| DATA SECTION |
## BEGIN

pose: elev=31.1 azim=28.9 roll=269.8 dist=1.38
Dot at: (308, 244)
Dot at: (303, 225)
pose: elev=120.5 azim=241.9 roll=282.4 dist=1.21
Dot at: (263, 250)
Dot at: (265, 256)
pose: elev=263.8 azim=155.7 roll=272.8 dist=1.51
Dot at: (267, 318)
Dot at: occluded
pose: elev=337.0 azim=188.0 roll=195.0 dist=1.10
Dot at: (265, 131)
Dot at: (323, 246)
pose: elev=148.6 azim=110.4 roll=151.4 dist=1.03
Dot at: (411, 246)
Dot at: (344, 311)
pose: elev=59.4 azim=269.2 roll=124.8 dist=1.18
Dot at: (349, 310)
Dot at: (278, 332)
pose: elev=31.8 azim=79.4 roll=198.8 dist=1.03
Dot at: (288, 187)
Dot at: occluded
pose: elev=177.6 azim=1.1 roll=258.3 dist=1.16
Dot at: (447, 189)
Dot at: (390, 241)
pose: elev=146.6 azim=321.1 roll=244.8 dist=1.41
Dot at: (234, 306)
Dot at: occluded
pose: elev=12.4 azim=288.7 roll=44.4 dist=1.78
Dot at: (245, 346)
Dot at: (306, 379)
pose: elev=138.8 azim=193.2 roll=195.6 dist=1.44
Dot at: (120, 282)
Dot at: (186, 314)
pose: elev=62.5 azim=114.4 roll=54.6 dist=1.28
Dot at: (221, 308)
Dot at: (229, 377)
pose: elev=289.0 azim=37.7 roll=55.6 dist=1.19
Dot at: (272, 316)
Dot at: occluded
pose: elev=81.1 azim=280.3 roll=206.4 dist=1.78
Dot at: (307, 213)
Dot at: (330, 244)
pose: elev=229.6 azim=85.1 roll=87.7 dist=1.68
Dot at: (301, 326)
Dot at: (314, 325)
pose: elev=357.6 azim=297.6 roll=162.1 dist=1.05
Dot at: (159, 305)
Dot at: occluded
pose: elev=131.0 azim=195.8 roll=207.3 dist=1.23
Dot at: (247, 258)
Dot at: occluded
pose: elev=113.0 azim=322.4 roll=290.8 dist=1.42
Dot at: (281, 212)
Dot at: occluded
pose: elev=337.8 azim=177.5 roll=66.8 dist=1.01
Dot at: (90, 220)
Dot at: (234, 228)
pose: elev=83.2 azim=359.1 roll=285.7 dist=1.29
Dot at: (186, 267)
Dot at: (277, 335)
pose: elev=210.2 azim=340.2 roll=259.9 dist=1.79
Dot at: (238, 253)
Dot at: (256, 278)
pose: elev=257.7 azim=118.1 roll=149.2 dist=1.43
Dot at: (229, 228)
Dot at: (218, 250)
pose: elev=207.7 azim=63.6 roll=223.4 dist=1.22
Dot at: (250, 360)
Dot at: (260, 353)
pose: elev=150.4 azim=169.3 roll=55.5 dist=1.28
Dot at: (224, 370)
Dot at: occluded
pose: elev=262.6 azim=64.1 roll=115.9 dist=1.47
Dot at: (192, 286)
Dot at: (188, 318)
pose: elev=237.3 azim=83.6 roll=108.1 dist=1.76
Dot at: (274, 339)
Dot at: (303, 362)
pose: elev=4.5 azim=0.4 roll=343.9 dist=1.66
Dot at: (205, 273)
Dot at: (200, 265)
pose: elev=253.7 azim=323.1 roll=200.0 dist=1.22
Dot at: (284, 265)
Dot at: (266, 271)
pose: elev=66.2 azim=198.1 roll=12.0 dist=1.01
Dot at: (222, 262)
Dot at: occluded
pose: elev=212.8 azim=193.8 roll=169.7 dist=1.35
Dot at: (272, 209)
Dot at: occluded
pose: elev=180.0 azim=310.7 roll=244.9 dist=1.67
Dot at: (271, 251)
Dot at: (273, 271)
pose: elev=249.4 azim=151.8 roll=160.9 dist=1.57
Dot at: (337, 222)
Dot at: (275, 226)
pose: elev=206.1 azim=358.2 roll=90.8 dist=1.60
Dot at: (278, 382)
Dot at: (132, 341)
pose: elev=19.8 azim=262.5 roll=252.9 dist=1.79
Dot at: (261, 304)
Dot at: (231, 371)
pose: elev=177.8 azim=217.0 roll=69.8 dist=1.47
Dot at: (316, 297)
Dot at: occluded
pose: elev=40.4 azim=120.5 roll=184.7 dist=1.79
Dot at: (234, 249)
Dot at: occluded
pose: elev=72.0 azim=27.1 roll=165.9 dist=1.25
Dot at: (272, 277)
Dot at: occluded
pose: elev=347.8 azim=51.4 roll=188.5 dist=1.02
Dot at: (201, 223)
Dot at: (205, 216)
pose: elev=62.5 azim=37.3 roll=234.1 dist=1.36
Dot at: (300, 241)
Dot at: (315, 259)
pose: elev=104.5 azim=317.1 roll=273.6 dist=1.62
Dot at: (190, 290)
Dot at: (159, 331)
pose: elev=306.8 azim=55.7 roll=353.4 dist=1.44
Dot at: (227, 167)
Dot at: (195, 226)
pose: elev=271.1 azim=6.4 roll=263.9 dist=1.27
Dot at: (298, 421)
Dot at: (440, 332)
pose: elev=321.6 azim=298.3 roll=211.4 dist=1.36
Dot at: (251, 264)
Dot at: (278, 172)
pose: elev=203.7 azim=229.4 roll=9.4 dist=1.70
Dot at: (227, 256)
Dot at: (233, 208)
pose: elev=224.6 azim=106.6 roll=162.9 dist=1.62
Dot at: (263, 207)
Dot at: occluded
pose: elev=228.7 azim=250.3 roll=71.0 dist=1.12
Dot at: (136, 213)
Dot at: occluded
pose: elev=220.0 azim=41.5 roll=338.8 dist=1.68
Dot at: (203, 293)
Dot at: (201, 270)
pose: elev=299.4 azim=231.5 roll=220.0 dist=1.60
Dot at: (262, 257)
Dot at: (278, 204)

## END

| BRIEF |
Return word for word the lines of the data starting at the line that contains "pose: elev=150.4 azim=169.3" and ending at the line that contains "Dot at: (440, 332)", with both of those lines included.

| SOLUTION |
pose: elev=150.4 azim=169.3 roll=55.5 dist=1.28
Dot at: (224, 370)
Dot at: occluded
pose: elev=262.6 azim=64.1 roll=115.9 dist=1.47
Dot at: (192, 286)
Dot at: (188, 318)
pose: elev=237.3 azim=83.6 roll=108.1 dist=1.76
Dot at: (274, 339)
Dot at: (303, 362)
pose: elev=4.5 azim=0.4 roll=343.9 dist=1.66
Dot at: (205, 273)
Dot at: (200, 265)
pose: elev=253.7 azim=323.1 roll=200.0 dist=1.22
Dot at: (284, 265)
Dot at: (266, 271)
pose: elev=66.2 azim=198.1 roll=12.0 dist=1.01
Dot at: (222, 262)
Dot at: occluded
pose: elev=212.8 azim=193.8 roll=169.7 dist=1.35
Dot at: (272, 209)
Dot at: occluded
pose: elev=180.0 azim=310.7 roll=244.9 dist=1.67
Dot at: (271, 251)
Dot at: (273, 271)
pose: elev=249.4 azim=151.8 roll=160.9 dist=1.57
Dot at: (337, 222)
Dot at: (275, 226)
pose: elev=206.1 azim=358.2 roll=90.8 dist=1.60
Dot at: (278, 382)
Dot at: (132, 341)
pose: elev=19.8 azim=262.5 roll=252.9 dist=1.79
Dot at: (261, 304)
Dot at: (231, 371)
pose: elev=177.8 azim=217.0 roll=69.8 dist=1.47
Dot at: (316, 297)
Dot at: occluded
pose: elev=40.4 azim=120.5 roll=184.7 dist=1.79
Dot at: (234, 249)
Dot at: occluded
pose: elev=72.0 azim=27.1 roll=165.9 dist=1.25
Dot at: (272, 277)
Dot at: occluded
pose: elev=347.8 azim=51.4 roll=188.5 dist=1.02
Dot at: (201, 223)
Dot at: (205, 216)
pose: elev=62.5 azim=37.3 roll=234.1 dist=1.36
Dot at: (300, 241)
Dot at: (315, 259)
pose: elev=104.5 azim=317.1 roll=273.6 dist=1.62
Dot at: (190, 290)
Dot at: (159, 331)
pose: elev=306.8 azim=55.7 roll=353.4 dist=1.44
Dot at: (227, 167)
Dot at: (195, 226)
pose: elev=271.1 azim=6.4 roll=263.9 dist=1.27
Dot at: (298, 421)
Dot at: (440, 332)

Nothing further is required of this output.